3 réponses à “Le mythe du généalogiste maudit”
C’est tout à fait cela, Stéphane, et je pense aussi que l’ouverture des archives en ligne a conforté nombre de généalogistes amateurs, qui font eux mêmes leurs recherches et ne sont pas prêts à payer un professionnel. Sauf si valeur ajoutée il y a! Mais alors BIG VALEUR AJOUTÉE
Je suis une généalogiste – terme excessif étant donné mes compétences – amateur . Faire soi-même ses recherches n’est pas qu’une question d’argent, d’honoraires à payer, mais une question de plaisir, de découverte. Les musiciens et peintres amateurs n’ont jamais empêché l’existence de professionnels et ne s’y substituent pas.

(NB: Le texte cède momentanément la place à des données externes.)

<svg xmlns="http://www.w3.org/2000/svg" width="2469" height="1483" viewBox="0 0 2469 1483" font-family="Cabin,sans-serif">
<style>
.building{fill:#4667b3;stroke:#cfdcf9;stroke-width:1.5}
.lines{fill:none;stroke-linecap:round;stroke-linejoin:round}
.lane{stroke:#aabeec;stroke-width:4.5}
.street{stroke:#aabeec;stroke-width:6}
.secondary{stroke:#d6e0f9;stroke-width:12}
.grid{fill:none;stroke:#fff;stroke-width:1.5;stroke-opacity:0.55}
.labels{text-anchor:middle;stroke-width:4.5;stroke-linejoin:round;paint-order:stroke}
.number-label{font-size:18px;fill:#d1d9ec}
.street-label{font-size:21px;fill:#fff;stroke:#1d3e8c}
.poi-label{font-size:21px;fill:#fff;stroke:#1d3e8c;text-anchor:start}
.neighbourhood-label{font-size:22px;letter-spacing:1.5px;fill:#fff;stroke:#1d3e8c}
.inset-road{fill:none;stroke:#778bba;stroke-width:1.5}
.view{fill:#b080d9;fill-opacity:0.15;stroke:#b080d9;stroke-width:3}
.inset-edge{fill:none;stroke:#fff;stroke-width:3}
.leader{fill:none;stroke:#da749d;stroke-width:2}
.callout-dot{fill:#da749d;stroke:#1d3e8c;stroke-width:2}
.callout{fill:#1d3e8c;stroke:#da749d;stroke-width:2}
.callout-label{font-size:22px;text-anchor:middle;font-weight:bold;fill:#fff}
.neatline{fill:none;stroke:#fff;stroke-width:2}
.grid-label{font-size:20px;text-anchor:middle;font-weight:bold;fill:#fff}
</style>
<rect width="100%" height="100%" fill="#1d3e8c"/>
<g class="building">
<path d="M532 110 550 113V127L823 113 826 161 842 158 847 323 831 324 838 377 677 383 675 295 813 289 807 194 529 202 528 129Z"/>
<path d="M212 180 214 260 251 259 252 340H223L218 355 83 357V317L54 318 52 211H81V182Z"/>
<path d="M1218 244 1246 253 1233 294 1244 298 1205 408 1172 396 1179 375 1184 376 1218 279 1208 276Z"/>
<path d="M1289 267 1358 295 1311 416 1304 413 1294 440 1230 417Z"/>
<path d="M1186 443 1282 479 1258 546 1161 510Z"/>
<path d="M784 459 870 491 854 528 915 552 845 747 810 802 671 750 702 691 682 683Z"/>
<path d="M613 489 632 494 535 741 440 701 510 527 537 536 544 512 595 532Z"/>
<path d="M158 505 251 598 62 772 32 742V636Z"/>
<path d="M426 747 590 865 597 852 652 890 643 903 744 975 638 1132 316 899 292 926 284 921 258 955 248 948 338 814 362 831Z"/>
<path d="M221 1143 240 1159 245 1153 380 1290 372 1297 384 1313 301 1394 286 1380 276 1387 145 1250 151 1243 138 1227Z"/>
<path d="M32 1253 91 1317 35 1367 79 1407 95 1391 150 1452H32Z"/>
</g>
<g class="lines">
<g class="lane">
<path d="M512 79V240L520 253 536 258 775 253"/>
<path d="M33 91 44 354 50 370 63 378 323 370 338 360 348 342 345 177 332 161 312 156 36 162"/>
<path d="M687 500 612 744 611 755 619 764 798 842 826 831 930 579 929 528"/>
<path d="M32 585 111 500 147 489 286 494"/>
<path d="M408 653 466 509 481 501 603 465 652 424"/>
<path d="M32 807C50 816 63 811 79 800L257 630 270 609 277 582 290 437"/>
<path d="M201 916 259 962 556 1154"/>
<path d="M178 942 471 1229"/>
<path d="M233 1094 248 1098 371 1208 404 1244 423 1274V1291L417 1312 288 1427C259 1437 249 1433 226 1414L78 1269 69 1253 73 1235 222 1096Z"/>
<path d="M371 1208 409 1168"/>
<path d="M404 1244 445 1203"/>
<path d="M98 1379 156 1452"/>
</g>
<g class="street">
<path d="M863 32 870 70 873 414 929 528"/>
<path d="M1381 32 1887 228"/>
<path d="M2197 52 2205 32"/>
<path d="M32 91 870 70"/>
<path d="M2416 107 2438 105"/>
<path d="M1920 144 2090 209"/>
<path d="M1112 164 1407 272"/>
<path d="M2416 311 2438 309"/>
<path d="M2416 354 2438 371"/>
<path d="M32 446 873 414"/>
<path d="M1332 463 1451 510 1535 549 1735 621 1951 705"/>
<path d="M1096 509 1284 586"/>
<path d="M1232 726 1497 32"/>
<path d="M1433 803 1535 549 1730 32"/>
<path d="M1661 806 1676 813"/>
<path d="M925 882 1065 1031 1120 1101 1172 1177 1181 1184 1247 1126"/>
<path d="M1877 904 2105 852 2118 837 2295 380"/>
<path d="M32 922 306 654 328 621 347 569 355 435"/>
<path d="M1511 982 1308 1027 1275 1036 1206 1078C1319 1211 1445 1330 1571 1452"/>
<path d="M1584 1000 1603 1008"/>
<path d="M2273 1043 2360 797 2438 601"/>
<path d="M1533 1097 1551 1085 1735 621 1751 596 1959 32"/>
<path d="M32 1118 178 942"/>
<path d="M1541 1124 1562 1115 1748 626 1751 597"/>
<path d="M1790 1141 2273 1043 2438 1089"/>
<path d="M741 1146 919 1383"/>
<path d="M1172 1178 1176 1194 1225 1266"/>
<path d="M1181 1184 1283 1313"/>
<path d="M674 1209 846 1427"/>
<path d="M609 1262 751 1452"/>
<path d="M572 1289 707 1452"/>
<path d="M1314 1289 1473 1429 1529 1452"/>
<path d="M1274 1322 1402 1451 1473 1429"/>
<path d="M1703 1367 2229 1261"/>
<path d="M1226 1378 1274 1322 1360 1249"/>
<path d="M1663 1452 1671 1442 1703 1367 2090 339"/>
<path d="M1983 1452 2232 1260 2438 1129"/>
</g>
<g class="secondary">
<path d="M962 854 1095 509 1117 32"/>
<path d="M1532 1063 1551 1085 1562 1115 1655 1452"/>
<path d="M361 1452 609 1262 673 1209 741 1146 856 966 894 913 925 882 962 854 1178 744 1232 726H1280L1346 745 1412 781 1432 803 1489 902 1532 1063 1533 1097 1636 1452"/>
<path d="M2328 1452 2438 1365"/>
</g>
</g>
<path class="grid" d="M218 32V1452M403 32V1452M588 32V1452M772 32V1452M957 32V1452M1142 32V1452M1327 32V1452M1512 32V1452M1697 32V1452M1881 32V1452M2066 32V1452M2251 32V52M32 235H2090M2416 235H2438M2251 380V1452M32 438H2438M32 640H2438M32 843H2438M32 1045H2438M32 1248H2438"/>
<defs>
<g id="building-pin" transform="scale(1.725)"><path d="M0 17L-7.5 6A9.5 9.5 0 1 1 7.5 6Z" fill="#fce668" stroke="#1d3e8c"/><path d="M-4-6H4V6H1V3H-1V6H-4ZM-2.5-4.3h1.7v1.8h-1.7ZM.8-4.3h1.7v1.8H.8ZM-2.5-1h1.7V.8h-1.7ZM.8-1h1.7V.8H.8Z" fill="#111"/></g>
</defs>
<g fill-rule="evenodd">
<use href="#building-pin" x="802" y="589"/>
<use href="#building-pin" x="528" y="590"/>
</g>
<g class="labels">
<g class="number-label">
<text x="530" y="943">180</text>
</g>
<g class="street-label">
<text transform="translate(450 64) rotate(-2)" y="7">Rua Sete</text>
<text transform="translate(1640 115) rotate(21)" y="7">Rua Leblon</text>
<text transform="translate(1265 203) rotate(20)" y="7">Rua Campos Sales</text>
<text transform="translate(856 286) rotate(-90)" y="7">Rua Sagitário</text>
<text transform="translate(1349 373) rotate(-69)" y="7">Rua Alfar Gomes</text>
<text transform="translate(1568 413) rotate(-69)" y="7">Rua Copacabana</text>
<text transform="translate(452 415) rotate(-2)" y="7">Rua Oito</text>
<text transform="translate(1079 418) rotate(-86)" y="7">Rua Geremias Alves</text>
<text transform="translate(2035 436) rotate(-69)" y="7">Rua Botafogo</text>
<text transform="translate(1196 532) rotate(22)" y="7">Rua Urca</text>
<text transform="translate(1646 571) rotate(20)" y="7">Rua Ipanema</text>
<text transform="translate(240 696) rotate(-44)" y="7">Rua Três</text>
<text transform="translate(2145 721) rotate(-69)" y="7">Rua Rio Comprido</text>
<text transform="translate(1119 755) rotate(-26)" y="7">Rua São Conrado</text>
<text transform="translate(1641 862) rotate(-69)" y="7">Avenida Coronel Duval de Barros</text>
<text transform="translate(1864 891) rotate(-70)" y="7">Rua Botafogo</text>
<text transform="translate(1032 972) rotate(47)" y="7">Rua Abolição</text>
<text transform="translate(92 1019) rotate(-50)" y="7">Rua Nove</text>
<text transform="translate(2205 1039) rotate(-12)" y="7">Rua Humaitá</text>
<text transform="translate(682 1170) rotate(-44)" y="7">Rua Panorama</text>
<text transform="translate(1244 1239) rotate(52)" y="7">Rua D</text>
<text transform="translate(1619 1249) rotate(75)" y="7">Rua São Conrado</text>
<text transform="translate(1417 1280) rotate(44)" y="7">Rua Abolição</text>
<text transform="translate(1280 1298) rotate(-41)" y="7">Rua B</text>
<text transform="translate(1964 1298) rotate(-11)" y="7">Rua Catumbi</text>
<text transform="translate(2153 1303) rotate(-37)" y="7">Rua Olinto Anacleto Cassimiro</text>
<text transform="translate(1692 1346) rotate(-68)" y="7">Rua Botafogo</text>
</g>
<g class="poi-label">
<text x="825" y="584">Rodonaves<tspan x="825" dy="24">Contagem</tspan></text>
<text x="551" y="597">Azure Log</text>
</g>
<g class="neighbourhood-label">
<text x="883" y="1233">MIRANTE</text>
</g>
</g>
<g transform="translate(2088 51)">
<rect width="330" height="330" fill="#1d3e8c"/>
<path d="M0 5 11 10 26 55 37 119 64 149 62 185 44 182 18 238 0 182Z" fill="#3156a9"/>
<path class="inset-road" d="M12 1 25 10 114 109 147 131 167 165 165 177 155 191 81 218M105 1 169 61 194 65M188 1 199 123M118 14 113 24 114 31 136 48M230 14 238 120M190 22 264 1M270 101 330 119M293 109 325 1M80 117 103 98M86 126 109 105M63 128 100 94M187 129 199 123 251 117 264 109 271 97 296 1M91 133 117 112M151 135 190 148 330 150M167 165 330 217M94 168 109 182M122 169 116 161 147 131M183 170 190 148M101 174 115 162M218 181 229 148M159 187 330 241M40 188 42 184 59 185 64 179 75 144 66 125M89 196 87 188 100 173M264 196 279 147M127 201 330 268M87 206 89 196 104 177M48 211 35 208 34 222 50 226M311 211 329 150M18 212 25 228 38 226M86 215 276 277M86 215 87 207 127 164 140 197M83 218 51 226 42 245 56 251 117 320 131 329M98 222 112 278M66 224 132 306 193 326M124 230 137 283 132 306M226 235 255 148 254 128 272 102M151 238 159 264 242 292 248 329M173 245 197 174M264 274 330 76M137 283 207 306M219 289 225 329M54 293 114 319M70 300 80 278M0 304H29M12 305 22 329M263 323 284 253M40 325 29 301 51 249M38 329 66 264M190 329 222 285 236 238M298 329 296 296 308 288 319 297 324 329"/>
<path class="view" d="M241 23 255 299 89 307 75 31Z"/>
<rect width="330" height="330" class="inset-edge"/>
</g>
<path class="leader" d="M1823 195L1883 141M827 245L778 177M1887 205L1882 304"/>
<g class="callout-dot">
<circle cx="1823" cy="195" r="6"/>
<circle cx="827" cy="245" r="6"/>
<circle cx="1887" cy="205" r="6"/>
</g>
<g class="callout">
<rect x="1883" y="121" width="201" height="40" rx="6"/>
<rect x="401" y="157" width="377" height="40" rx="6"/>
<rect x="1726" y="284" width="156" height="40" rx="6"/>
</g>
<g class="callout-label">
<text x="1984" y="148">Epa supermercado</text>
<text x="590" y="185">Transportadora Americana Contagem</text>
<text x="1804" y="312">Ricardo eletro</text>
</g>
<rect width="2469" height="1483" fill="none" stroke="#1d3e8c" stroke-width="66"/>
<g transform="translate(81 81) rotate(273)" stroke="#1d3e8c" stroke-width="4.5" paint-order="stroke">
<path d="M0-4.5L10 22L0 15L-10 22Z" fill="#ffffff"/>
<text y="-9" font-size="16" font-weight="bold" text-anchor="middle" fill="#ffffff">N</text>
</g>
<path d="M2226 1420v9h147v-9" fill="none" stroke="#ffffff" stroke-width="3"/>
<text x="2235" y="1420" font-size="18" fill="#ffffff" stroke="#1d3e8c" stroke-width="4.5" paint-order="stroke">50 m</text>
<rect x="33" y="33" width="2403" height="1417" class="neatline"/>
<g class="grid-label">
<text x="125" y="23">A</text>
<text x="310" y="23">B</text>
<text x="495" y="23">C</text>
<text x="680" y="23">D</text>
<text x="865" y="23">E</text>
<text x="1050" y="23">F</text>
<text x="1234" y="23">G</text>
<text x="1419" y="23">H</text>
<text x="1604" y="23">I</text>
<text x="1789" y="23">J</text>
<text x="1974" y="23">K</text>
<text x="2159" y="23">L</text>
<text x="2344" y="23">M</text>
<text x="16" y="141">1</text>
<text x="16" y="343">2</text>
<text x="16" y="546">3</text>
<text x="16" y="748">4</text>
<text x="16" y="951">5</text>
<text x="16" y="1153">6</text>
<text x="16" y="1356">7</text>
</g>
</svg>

Au contraire la vulgarisation de la recherche en généalogie familiale a des chances de provoquer une demande de professionnels.
Tout expert doit remettre un rapport, justifier ses conclusions ou ses propositions, je ne trouve pas cela choquant de le demander au généalogiste professionnel.
Maudit !! certainement pas mais peut être une profession à réglementer sérieusement pour limiter les « charlatans ».
Les « charlatans » s’éliminent d’eux-mêmes. J’ai déjà croisé des marchands de merlettes. Des généalogistes qui n’hésitaient pas à faire des faux. Des généalogies Canada Dry. Elles ressemblaient à des vraies si ce n’est que, dès la recherche de la première preuve indiquée, elles s’effondraient comme des châteaux de cartes.
Je ne suis pas sûr que ce soit qu’une question de réglementation. Je crois que c’est aussi une question de formation. Il faut que le professionnel soit au top à ce niveau, pour pouvoir répondre aux questions parfois pointues de ses clients, généalogistes amateurs. Mon expérience me fait dire que, pour le moment, ce sont plus les amateurs qui vont chercher de la méthodologie, de la formation ou les généalogistes professionnels en devenir. Les professionnels actuellement en poste ?
Un musicien ou un chanteur professionnel a suivi des années de conservatoire. Il suit des stages tout au long de sa carrière. L’amateur, qu’il soit chanteur ou musicien, prend des cours, mais pas toujours, peut participer à des choralies s’il a envie. Si j’en crois mon expérience. Mais s’il veut se professionnaliser, il doit suivre le même parcours que le professionnel.
Là j’ai l’impression de l’inverse parfois. Le professionnel a-t-il pris conscience de ses forces, de ses opportunités ? Je n’en suis pas sûr.